__Fragmento fuente__
_____

En el prólogo a Trastornos – Filosofías políticas en la literatura, publicado en 2015 por la Biblioteca Nacional, Horacio González describe con precisión el estilo de pensar de Jorge Lovisolo: “es un crítico con pasiones minuciosas; toda frase es una forma diminuta que esconde contornos de espina o aguijón”. En sus “averiguaciones” -nunca tesis, sino más bien ensayos conjeturales, que es la forma que adoptó su pensamiento-, hay siempre un “mensaje desestabilizador de los textos que muestran su corrosiva incuria”. “Sostenes de erudición metódica sin jactancias y cuidada escritura”, sus trabajos exégeticos escarban en las incongruencias que conmueven la fibra íntima de un texto. “La desubicación imperceptible de un orden es la escuela crítica a la que pertenece Lovisolo”. Los “sigilosos derrapes” que muestra en la trama inequívoca de saberes reputados, ya filosóficos, ya literarios, según González, “hacen del arte literario una inminencia del desastre”. Todo el pensamiento de Lovisolo está indicado allí.

_____

__Entradas guardadas__

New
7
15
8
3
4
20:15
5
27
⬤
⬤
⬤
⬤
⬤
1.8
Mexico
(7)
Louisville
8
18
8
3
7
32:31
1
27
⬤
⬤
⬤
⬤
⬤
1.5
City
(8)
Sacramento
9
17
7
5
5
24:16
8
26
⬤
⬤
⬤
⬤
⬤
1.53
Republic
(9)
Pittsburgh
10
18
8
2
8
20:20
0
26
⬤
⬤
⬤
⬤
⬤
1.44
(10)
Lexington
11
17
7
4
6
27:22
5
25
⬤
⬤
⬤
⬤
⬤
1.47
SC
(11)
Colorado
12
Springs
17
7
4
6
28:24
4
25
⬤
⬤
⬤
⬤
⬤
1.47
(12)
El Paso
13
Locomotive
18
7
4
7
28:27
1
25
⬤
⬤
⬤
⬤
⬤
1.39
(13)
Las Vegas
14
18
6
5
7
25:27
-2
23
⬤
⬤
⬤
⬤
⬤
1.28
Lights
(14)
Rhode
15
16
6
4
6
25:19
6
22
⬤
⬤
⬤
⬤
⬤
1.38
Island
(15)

_____

__Consigna 1__
Vuelve a escribir, sin alterar nada, todas las líneas del listado.
__Consigna 2__
Prosigue el fragmento sobre el estilo crítico de Jorge Lovisolo a partir de su última oración.

__Respuesta 1__
New
7
15
8
3
4
20:15
5
27
⬤
⬤
⬤
⬤
⬤
1.8
Mexico
(7)
Louisville
8
18
8
3
7
32:31
1
27
⬤
⬤
⬤
⬤
⬤
1.5
City
(8)
Sacramento
9
17
7
5
5
24:16
8
26
⬤
⬤
⬤
⬤
⬤
1.53
Republic
(9)
Pittsburgh
10
18
8
2
8
20:20
0
26
⬤
⬤
⬤
⬤
⬤
1.44
(10)
Lexington
11
17
7
4
6
27:22
5
25
⬤
⬤
⬤
⬤
⬤
1.47
SC
(11)
Colorado
12
Springs
17
7
4
6
28:24
4
25
⬤
⬤
⬤
⬤
⬤
1.47
(12)
El Paso
13
Locomotive
18
7
4
7
28:27
1
25
⬤
⬤
⬤
⬤
⬤
1.39
(13)
Las Vegas
14
18
6
5
7
25:27
-2
23
⬤
⬤
⬤
⬤
⬤
1.28
Lights
(14)
Rhode
15
16
6
4
6
25:19
6
22
⬤
⬤
⬤
⬤
⬤
1.38
Island
(15)

__Respuesta 2__
Conocía a Jorge de mentas -había dado unos cursos en Bahía Blanca a comienzo de los ochenta, a los que no asistí– y había leído, admirado, sus artículos en El Viejo Topo y Confines. Durante unos días que pasamos juntos en Santiago del Estero en 2011, adonde fuimos invitados a dar unas conferencias, entablamos ese tipo particular de amistad franca de la que Jorge hacía un culto gozoso. En sus visitas a Buenos Aires y en mis viajes a Salta, donde vivía, la conversación, de horas y horas, saltaba de Proust a Borges y Guimarães Rosa, pasando por Hegel, Lacan, Lévi-Strauss, el lunfardo, la Escuela de Frankfurt, la obra de amigos en común como el propio Horacio González y Ricardo Forster y demás pasiones compartidas. Los diálogos se desgranaban en lo que él llamaba “rapsodias orales”; en algunos de esos encuentros me narró fragmentos de su vida.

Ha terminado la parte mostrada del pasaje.